• EXERCISE AIM: Every line in the data below from the one containing "of human malignant" down to the one containing "image demonstrates normal", both included, must be retyped exactly; no other line is to appear.

• MATERIAL PROVIDED:
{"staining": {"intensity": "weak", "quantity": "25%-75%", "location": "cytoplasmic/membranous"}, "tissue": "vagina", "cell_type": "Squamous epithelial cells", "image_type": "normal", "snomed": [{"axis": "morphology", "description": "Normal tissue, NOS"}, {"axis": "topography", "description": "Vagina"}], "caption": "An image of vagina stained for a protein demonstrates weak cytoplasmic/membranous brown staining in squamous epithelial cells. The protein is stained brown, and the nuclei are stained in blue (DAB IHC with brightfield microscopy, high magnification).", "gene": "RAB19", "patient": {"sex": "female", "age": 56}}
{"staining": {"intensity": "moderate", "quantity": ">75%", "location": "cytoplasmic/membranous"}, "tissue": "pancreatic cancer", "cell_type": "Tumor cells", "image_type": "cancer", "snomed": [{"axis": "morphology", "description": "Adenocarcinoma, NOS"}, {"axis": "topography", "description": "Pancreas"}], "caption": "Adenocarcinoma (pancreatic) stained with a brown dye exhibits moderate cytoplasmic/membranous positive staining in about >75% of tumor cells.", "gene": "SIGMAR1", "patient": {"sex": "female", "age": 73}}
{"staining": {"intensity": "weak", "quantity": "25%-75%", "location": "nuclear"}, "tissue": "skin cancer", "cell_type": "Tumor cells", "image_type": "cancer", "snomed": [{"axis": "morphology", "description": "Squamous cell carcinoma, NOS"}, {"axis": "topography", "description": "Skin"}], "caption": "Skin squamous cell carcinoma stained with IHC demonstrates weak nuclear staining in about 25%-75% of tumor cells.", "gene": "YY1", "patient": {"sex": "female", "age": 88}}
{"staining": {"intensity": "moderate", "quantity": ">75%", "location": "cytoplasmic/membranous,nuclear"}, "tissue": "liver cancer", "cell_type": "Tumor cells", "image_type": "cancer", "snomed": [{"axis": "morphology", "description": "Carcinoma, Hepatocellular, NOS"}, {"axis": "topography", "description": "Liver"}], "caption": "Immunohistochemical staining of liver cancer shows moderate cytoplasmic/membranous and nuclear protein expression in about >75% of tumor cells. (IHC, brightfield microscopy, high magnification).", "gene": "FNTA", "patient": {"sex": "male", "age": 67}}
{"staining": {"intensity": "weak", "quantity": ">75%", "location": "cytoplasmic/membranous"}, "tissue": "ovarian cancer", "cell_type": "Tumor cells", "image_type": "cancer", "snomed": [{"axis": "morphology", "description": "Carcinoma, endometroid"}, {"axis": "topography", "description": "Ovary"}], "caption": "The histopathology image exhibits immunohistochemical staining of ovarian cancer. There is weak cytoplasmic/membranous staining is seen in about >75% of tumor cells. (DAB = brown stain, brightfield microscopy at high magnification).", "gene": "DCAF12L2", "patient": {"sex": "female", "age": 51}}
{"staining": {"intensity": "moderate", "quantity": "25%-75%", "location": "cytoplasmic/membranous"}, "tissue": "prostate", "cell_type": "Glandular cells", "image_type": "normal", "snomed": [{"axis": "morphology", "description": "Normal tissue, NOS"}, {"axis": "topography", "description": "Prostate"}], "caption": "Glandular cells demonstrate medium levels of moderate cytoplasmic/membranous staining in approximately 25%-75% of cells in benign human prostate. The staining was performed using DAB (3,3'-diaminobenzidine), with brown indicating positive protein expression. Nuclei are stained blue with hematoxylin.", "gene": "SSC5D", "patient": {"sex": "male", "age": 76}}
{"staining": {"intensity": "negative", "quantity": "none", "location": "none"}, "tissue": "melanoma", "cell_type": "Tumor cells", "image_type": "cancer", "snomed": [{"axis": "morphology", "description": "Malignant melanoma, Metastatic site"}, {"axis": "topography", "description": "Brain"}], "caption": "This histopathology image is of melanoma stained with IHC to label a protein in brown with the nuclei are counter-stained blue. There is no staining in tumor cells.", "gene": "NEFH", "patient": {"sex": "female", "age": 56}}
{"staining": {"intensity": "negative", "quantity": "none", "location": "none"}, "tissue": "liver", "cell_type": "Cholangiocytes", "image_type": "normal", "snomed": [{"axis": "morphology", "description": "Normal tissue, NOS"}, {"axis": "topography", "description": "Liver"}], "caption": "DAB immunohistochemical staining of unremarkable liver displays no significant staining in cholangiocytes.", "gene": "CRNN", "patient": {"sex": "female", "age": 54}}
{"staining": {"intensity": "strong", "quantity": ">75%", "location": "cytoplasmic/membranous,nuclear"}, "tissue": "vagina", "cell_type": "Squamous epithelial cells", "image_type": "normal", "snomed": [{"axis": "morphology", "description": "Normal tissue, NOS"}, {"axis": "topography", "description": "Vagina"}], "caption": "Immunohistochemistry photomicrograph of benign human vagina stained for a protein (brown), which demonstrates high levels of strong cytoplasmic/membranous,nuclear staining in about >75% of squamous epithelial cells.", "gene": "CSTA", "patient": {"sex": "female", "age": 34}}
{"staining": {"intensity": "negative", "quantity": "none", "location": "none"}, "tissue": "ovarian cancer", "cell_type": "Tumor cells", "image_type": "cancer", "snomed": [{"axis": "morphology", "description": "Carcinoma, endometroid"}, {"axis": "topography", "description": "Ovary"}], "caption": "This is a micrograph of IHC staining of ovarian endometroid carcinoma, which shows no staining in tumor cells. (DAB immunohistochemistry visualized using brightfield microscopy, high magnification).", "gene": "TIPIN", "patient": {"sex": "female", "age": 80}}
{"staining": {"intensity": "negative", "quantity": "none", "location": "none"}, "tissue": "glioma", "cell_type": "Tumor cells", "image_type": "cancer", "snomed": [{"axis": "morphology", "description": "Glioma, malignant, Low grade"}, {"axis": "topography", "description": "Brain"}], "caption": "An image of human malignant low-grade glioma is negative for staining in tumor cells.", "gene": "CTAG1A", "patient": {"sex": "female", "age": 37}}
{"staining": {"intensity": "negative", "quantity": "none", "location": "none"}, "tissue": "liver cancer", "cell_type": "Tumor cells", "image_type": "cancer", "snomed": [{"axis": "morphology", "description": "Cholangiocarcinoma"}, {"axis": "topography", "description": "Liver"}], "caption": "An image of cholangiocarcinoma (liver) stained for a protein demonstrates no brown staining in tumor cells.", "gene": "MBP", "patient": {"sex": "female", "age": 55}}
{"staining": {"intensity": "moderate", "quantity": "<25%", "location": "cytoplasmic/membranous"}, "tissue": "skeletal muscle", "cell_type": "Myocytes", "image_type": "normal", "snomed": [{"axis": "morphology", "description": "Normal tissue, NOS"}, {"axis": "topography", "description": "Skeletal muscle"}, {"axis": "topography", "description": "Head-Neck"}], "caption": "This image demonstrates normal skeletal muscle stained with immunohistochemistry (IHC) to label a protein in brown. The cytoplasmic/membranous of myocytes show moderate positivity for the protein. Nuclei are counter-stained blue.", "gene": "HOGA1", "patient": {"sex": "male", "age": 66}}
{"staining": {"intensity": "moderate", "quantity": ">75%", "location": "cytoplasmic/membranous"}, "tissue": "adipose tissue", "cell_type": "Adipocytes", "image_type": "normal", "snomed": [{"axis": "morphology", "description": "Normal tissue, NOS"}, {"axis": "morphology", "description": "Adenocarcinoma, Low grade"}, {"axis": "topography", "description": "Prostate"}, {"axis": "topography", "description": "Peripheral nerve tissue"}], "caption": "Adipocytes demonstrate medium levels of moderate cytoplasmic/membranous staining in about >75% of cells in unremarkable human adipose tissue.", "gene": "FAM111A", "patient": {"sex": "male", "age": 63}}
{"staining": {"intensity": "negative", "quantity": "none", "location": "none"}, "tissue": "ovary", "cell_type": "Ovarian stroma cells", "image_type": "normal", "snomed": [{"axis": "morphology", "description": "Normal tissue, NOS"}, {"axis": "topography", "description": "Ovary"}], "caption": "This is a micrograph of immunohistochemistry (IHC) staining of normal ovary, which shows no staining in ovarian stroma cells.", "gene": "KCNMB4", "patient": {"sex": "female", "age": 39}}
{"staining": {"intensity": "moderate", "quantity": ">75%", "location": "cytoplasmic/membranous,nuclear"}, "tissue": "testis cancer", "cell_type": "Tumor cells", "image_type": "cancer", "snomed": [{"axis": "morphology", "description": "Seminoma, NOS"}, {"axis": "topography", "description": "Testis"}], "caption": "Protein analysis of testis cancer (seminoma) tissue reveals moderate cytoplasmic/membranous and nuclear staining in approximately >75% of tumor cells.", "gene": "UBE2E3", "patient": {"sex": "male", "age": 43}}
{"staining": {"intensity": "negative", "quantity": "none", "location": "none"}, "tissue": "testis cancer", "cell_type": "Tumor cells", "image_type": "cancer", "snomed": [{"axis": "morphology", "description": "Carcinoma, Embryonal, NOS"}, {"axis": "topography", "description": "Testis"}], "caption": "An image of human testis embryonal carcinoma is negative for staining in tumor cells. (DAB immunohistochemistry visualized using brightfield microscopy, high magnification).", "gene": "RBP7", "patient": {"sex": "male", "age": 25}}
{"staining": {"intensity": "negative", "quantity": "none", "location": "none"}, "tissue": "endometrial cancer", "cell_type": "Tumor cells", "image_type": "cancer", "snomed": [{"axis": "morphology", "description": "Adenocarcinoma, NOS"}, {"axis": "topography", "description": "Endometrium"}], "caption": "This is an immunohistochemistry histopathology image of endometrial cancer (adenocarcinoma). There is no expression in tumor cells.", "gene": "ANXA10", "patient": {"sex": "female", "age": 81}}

• OUTPUT OF THE TASK:
{"staining": {"intensity": "negative", "quantity": "none", "location": "none"}, "tissue": "glioma", "cell_type": "Tumor cells", "image_type": "cancer", "snomed": [{"axis": "morphology", "description": "Glioma, malignant, Low grade"}, {"axis": "topography", "description": "Brain"}], "caption": "An image of human malignant low-grade glioma is negative for staining in tumor cells.", "gene": "CTAG1A", "patient": {"sex": "female", "age": 37}}
{"staining": {"intensity": "negative", "quantity": "none", "location": "none"}, "tissue": "liver cancer", "cell_type": "Tumor cells", "image_type": "cancer", "snomed": [{"axis": "morphology", "description": "Cholangiocarcinoma"}, {"axis": "topography", "description": "Liver"}], "caption": "An image of cholangiocarcinoma (liver) stained for a protein demonstrates no brown staining in tumor cells.", "gene": "MBP", "patient": {"sex": "female", "age": 55}}
{"staining": {"intensity": "moderate", "quantity": "<25%", "location": "cytoplasmic/membranous"}, "tissue": "skeletal muscle", "cell_type": "Myocytes", "image_type": "normal", "snomed": [{"axis": "morphology", "description": "Normal tissue, NOS"}, {"axis": "topography", "description": "Skeletal muscle"}, {"axis": "topography", "description": "Head-Neck"}], "caption": "This image demonstrates normal skeletal muscle stained with immunohistochemistry (IHC) to label a protein in brown. The cytoplasmic/membranous of myocytes show moderate positivity for the protein. Nuclei are counter-stained blue.", "gene": "HOGA1", "patient": {"sex": "male", "age": 66}}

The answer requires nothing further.